Tâche 1:
Dans les enregistrements, recopiez à l'identique le passage qui va de la ligne contenant « 223: (319, 85) » jusqu'à la ligne contenant « 93: (51, 59) », ces deux lignes comprises.
═════ Texte à lire
La démocratie ensevelie (partie 1)
OPINION. En même temps que se dilue la souveraineté de la France, la démocratie disparaît au profit d’un agrégat de valeurs abstraites. Comment avons-nous perdu notre vitalité démocratique ?
La question de la démocratie, étroitement liée à celle de la souveraineté, prend aujourd’hui une place prépondérante dans le débat politique. Identifiée à juste titre comme source crédible d’une véritable puissance politique populaire, ce concept souffre pourtant d’une méconnaissance trouvant son explication tant dans un lourd déficit pédagogique organisé, que dans son ensevelissement sous des valeurs connexes ou présumées telles.
L’éternel questionnement politique « Que faire ? », déjà posé par Nikolaï Tchernychevski dans son roman de 1863 ayant inspiré jusqu’à Lénine, n’en finit plus d’imbiber le champ politique des oppositions. L’appui mou, la République, et le levier d’éther, le bulletin de vote, apparaissent lentement à un nombre croissant de citoyens comme les colonnes d’une organisation de dépossession du pouvoir à leur détriment. Le paradigme des luttes sociales et sociétales mute lentement, indéniablement, comme en témoigne le combat des Gilets jaunes, dont la grandeur réside bien dans le fait d’être passé de façon autonome, sans donc l’intermédiaire d’organisations syndicales, d’intellectuels ou de partis, d’une lutte horizontale à une lutte verticale. C’est-à-dire de revendications liées à la baisse du pouvoir d’achat, à l’exigence de l’instauration du référendum d’initiative citoyenne, le RIC, qui hérissait le Premier ministre d’alors, qu’il soit révocatoire, abrogatoire ou législatif.
══════════
Tâche 2:
D'après le texte sur la démocratie, en quelle année a paru le roman de Nikolaï Tchernychevski ?
═════ Extrait de données
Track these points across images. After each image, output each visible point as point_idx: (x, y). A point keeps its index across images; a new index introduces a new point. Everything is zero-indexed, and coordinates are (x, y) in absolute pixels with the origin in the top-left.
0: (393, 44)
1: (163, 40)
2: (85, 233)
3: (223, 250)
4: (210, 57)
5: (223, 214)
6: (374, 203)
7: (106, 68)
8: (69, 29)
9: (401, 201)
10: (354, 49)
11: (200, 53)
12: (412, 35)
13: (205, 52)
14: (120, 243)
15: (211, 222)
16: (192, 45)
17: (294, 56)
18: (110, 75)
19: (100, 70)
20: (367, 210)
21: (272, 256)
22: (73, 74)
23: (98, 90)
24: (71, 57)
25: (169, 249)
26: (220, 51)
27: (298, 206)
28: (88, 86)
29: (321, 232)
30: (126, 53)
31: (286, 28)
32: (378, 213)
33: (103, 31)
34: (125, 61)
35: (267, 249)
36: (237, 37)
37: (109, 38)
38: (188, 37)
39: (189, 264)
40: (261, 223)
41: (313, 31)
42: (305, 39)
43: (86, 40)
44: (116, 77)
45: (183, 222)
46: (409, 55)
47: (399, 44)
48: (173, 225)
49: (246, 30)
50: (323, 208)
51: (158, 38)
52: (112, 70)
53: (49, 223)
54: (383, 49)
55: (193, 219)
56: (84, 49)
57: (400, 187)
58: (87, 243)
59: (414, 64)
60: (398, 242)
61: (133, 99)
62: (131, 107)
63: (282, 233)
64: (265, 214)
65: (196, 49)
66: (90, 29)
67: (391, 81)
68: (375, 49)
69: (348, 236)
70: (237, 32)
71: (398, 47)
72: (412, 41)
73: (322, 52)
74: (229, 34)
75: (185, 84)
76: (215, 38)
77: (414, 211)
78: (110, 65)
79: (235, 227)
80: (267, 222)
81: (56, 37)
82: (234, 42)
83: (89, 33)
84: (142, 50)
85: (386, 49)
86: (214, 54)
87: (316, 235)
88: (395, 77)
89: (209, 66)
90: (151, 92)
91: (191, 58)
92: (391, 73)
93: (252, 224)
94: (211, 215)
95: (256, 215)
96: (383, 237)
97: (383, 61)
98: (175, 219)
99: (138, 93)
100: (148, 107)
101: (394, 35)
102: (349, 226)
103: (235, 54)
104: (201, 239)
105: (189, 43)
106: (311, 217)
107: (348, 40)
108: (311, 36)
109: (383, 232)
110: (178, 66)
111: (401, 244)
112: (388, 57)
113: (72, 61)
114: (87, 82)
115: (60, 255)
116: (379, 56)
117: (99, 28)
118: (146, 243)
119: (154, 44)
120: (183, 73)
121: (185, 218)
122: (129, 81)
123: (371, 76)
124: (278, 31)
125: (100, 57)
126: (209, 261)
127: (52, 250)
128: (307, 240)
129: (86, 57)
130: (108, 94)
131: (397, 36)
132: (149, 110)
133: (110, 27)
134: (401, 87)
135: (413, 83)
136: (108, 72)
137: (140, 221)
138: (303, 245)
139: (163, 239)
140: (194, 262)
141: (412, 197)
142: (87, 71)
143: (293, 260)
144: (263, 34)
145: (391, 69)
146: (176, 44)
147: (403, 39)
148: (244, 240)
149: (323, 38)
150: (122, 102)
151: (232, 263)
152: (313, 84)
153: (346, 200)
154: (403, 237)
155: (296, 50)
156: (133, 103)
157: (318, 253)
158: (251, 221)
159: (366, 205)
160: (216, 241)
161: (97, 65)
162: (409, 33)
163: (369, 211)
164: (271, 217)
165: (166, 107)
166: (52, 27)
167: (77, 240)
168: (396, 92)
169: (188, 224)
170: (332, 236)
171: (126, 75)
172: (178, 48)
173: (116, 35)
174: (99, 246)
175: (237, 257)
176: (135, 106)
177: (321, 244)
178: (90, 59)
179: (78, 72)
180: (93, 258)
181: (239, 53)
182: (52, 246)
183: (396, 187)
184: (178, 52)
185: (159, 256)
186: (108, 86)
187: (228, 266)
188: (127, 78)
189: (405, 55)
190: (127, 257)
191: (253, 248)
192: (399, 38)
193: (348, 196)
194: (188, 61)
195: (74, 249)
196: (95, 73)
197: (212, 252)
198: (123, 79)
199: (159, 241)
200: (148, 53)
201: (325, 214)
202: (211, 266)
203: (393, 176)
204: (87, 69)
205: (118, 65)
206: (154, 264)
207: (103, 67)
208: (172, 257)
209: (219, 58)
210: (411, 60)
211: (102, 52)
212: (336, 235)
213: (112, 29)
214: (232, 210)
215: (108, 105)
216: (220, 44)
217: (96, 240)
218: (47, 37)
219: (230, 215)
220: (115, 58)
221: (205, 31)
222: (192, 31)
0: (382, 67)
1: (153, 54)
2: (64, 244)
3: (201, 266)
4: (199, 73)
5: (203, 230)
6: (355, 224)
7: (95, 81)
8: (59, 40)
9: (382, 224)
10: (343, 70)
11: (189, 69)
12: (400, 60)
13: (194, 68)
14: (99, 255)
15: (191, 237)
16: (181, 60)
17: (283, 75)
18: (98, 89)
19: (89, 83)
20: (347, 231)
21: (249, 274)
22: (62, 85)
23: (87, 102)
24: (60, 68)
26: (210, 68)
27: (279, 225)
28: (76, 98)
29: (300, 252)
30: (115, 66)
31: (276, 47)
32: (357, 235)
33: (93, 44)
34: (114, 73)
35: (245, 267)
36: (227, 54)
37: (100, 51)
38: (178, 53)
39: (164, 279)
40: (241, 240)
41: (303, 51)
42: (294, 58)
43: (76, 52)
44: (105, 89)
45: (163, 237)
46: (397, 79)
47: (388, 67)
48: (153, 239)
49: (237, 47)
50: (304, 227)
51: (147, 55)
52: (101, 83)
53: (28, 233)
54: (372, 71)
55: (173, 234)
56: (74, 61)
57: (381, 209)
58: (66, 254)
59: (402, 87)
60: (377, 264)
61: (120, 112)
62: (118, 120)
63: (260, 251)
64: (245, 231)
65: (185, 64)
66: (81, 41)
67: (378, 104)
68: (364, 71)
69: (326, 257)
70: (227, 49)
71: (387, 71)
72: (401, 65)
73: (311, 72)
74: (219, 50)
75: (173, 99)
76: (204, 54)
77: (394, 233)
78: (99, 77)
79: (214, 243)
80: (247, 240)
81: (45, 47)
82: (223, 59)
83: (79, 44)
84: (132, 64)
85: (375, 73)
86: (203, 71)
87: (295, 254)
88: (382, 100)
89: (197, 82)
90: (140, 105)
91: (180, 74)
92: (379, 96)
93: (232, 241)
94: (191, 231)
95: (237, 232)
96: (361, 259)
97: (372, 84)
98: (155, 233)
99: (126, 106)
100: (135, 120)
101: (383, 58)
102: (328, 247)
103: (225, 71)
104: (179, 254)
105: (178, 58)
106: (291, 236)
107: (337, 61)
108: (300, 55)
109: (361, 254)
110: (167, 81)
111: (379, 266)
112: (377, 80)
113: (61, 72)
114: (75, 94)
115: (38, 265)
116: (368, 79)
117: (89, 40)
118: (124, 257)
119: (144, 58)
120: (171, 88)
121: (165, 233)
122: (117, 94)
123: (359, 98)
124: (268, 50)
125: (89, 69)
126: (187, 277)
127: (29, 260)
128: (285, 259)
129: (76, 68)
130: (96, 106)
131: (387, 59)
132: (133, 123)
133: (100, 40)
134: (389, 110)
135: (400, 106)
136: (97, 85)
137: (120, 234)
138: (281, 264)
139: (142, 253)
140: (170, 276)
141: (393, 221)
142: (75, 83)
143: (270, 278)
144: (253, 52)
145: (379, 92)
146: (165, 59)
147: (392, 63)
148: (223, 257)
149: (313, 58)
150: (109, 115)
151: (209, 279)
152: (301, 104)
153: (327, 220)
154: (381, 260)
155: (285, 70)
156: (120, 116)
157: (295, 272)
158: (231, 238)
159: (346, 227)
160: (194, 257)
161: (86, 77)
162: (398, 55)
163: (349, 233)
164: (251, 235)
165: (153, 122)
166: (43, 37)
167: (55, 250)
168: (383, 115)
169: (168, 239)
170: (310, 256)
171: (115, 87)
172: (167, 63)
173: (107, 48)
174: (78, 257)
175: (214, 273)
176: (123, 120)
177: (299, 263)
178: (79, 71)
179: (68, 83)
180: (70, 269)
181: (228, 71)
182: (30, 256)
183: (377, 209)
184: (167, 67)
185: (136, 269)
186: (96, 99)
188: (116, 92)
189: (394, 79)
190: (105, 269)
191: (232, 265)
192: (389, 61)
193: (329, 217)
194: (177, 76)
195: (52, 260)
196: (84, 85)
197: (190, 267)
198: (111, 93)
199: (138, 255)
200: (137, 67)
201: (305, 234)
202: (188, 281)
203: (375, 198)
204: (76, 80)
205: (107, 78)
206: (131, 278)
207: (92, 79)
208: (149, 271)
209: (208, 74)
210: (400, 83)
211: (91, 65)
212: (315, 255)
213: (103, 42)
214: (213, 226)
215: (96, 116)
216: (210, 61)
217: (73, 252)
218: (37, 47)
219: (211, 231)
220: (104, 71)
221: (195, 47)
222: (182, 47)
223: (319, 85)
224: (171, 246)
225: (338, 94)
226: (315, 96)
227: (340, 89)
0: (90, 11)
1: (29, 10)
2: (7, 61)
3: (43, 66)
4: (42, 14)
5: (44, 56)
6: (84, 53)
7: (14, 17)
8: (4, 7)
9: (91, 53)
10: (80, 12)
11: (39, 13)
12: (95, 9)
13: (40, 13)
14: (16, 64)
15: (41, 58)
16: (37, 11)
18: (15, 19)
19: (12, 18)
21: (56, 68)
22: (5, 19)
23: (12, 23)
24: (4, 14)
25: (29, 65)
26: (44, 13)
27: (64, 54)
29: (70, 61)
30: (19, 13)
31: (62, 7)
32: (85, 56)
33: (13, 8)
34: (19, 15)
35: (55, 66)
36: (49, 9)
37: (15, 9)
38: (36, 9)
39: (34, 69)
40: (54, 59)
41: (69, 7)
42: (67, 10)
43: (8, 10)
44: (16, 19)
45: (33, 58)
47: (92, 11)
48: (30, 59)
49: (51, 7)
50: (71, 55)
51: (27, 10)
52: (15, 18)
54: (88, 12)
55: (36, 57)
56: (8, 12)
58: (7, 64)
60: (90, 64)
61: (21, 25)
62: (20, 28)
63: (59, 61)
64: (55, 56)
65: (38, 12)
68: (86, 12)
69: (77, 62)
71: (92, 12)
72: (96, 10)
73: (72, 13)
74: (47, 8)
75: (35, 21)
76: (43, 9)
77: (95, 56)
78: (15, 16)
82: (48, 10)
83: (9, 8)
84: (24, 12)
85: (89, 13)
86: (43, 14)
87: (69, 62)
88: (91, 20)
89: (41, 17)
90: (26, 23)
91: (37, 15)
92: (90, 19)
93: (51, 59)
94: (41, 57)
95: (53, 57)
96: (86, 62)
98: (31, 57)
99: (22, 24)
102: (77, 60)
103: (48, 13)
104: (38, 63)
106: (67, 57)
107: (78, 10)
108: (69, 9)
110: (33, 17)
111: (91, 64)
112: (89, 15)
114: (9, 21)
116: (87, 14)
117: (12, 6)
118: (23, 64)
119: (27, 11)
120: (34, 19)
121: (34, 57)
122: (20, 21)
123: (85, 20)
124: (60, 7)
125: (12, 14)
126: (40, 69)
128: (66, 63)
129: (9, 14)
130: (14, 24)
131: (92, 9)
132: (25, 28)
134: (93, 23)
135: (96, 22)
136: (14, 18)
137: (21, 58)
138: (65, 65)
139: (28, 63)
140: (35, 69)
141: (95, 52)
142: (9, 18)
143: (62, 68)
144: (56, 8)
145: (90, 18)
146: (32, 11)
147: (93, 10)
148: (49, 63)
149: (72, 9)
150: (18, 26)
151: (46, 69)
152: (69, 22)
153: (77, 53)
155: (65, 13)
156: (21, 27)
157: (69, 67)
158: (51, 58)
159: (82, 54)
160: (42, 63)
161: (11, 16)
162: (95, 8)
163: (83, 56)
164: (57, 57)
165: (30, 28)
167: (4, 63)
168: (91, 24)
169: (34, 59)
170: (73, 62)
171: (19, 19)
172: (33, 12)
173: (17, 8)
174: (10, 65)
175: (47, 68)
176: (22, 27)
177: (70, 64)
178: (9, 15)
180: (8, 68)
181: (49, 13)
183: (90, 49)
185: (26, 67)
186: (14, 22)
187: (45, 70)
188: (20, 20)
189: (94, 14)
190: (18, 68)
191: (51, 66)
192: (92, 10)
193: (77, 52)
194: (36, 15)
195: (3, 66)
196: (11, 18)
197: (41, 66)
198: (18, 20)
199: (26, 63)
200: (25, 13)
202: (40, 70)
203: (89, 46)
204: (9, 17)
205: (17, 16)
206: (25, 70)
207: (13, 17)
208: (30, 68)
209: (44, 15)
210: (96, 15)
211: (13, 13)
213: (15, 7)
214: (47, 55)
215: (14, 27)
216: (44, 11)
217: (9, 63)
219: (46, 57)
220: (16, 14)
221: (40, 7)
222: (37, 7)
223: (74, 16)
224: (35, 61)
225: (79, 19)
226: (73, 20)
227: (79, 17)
══════════
═════ Extrait de données
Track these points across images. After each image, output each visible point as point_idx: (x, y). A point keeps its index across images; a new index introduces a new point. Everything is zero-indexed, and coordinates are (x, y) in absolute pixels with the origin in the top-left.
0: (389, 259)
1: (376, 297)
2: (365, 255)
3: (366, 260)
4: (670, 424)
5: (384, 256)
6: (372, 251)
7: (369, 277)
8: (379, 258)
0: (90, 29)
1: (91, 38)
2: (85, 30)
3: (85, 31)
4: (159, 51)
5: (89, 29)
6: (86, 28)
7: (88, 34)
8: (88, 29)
══════════
Réponse écrite 1:
223: (319, 85)
224: (171, 246)
225: (338, 94)
226: (315, 96)
227: (340, 89)
0: (90, 11)
1: (29, 10)
2: (7, 61)
3: (43, 66)
4: (42, 14)
5: (44, 56)
6: (84, 53)
7: (14, 17)
8: (4, 7)
9: (91, 53)
10: (80, 12)
11: (39, 13)
12: (95, 9)
13: (40, 13)
14: (16, 64)
15: (41, 58)
16: (37, 11)
18: (15, 19)
19: (12, 18)
21: (56, 68)
22: (5, 19)
23: (12, 23)
24: (4, 14)
25: (29, 65)
26: (44, 13)
27: (64, 54)
29: (70, 61)
30: (19, 13)
31: (62, 7)
32: (85, 56)
33: (13, 8)
34: (19, 15)
35: (55, 66)
36: (49, 9)
37: (15, 9)
38: (36, 9)
39: (34, 69)
40: (54, 59)
41: (69, 7)
42: (67, 10)
43: (8, 10)
44: (16, 19)
45: (33, 58)
47: (92, 11)
48: (30, 59)
49: (51, 7)
50: (71, 55)
51: (27, 10)
52: (15, 18)
54: (88, 12)
55: (36, 57)
56: (8, 12)
58: (7, 64)
60: (90, 64)
61: (21, 25)
62: (20, 28)
63: (59, 61)
64: (55, 56)
65: (38, 12)
68: (86, 12)
69: (77, 62)
71: (92, 12)
72: (96, 10)
73: (72, 13)
74: (47, 8)
75: (35, 21)
76: (43, 9)
77: (95, 56)
78: (15, 16)
82: (48, 10)
83: (9, 8)
84: (24, 12)
85: (89, 13)
86: (43, 14)
87: (69, 62)
88: (91, 20)
89: (41, 17)
90: (26, 23)
91: (37, 15)
92: (90, 19)
93: (51, 59)

Réponse écrite 2:
En 1863.